Not every season is the right season for transformation.Sometimes, survival and gentleness are enough.
An Invitation to Listen Inwards
So this isn’t a call to overhaul your Christmas.
It’s an invitation to something much quieter.
To listen — to yourself.
To notice how you’re actually feeling, rather than how you think you should feel. To pay attention to the moments when your body tightens, when resentment flickers, when exhaustion washes over you.
And if you can, to look for small spaces — even brief ones — where you can pull back from the relentlessness of the season.
That might look like:
Stepping outside for a few minutes of quiet
Letting one thing be “good enough” instead of perfect
Allowing yourself to rest without explaining why
Naming, even silently, this is a lot for me
Choosing yourself at least once
These moments don’t fix everything.But they create a little room to breathe.
Maybe this Christmas isn’t about doing more for everyone else.Maybe it’s about noticing when it’s already too much.
Allowing yourself to rest without explaining why.Naming, even silently, this is a lot for me.Not pushing past that feeling or trying to make it smaller.

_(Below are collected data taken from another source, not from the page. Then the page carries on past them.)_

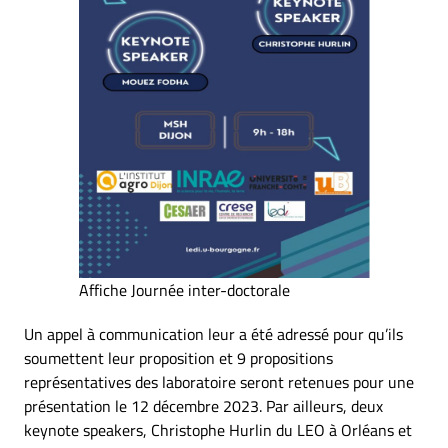
Affiche Journée inter-doctorale
Un appel à communication leur a été adressé pour qu’ils
soumettent leur proposition et 9 propositions
représentatives des laboratoire seront retenues pour une
présentation le 12 décembre 2023. Par ailleurs, deux
keynote speakers, Christophe Hurlin du LEO à Orléans et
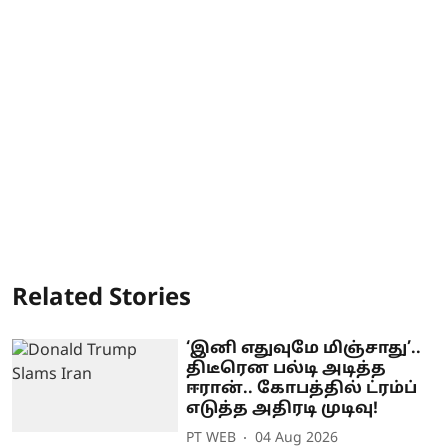
Related Stories
‘இனி எதுவுமே மிஞ்சாது’..
திடீரென பல்டி அடித்த
ஈரான்.. கோபத்தில் ட்ரம்ப்
எடுத்த அதிரடி முடிவு!
PT WEB
04 Aug 2026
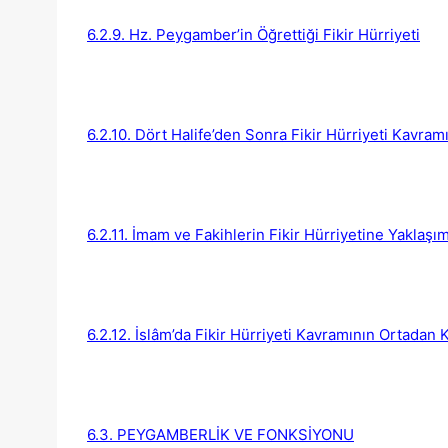
6.2.9. Hz. Peygamber’in Öğrettiği Fikir Hürriyeti
6.2.10. Dört Halife’den Sonra Fikir Hürriyeti Kavram
6.2.11. İmam ve Fakihlerin Fikir Hürriyetine Yaklaşım
6.2.12. İslâm’da Fikir Hürriyeti Kavramının Ortadan
6.3. PEYGAMBERLİK VE FONKSİYONU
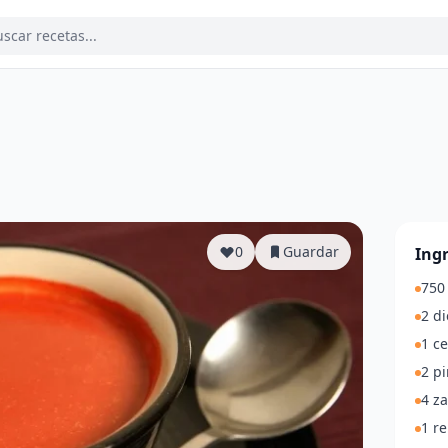
a
0
Guardar
Ing
750 
2 di
1 ce
2 pi
4 z
1 re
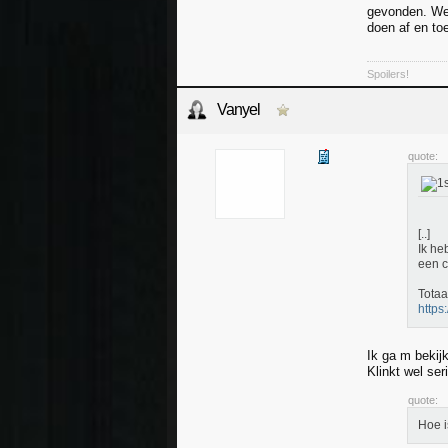
gevonden. We 
doen af en toe
Spoilers!
Vanyel
quote:
[..]
Ik he
een c
Totaa
https
Ik ga m bekij
Klinkt wel ser
quote:
Hoe i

These moments might seem insignificant, but they matter.They are small acts of self-attunement in a season that so often asks us to abandon ourselves.

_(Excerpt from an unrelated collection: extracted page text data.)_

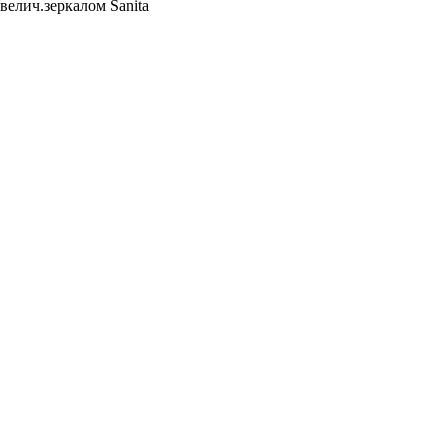
увелич.зеркалом Sanita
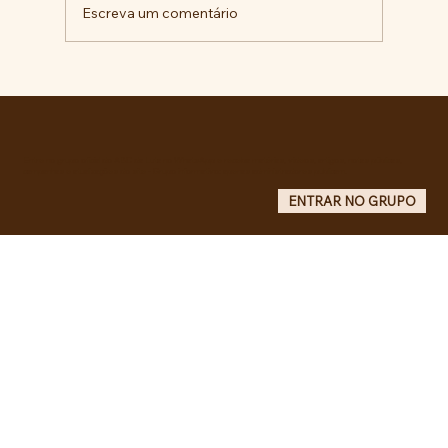
Escreva um comentário
Pelo veto integral ao Projeto de Lei nº
4.088/2023, em defesa da política
curricular da Educação Básica
Entre no grupo oficial do ABC da Luta no WhatsApp e receba matérias, vídeos, artigos, notas públicas,
campanhas e atualizações do site - Grupo informativo: apenas administradores publicam.
ENTRAR NO GRUPO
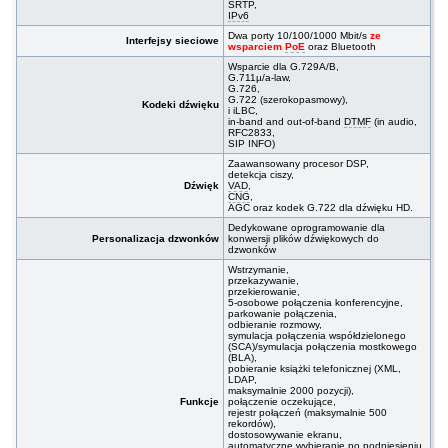
SRTP,
IPv6
Dwa porty 10/100/1000 Mbit/s
ze
Interfejsy sieciowe
wsparciem
PoE
oraz Bluetooth
Wsparcie dla G.729A/B,
G.711µ/a-law,
G.726,
G.722 (szerokopasmowy),
Kodeki dźwięku
i iLBC,
in-band and out-of-band
DTMF
(in audio,
RFC2833,
SIP INFO)
Zaawansowany procesor DSP,
detekcja ciszy,
Dźwięk
VAD
,
CNG
,
AGC oraz kodek G.722 dla dźwięku HD.
Dedykowane oprogramowanie dla
Personalizacja dzwonków
konwersji plików dźwiękowych do
dzwonków
Wstrzymanie,
przekazywanie,
przekierowanie,
5-osobowe połączenia konferencyjne,
parkowanie połączenia,
odbieranie rozmowy,
symulacja połączenia współdzielonego
(SCA)/symulacja połączenia mostkowego
(BLA),
pobieranie książki telefonicznej (XML,
LDAP,
maksymalnie 2000 pozycji),
Funkcje
połączenie oczekujące,
rejestr połączeń (maksymalnie 500
rekordów),
dostosowywanie ekranu,
automatyczne wybieranie po podniesieniu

Holding Yourself Through the Season
If Christmas is hard for you, it doesn’t mean you’re ungrateful.If you feel overwhelmed, it doesn’t mean you’re failing.If you’re tired before it even begins, it doesn’t mean you’re doing it wrong.
It means you’re human — living in a season that asks a great deal.
This year, alongside everything you’re giving to others, see if you can offer yourself a little care too. Not perfectly. Not consistently. Just honestly.
Even small acts of self-attunement matter.
They remind you that you’re not just here to make Christmas work —you’re here too.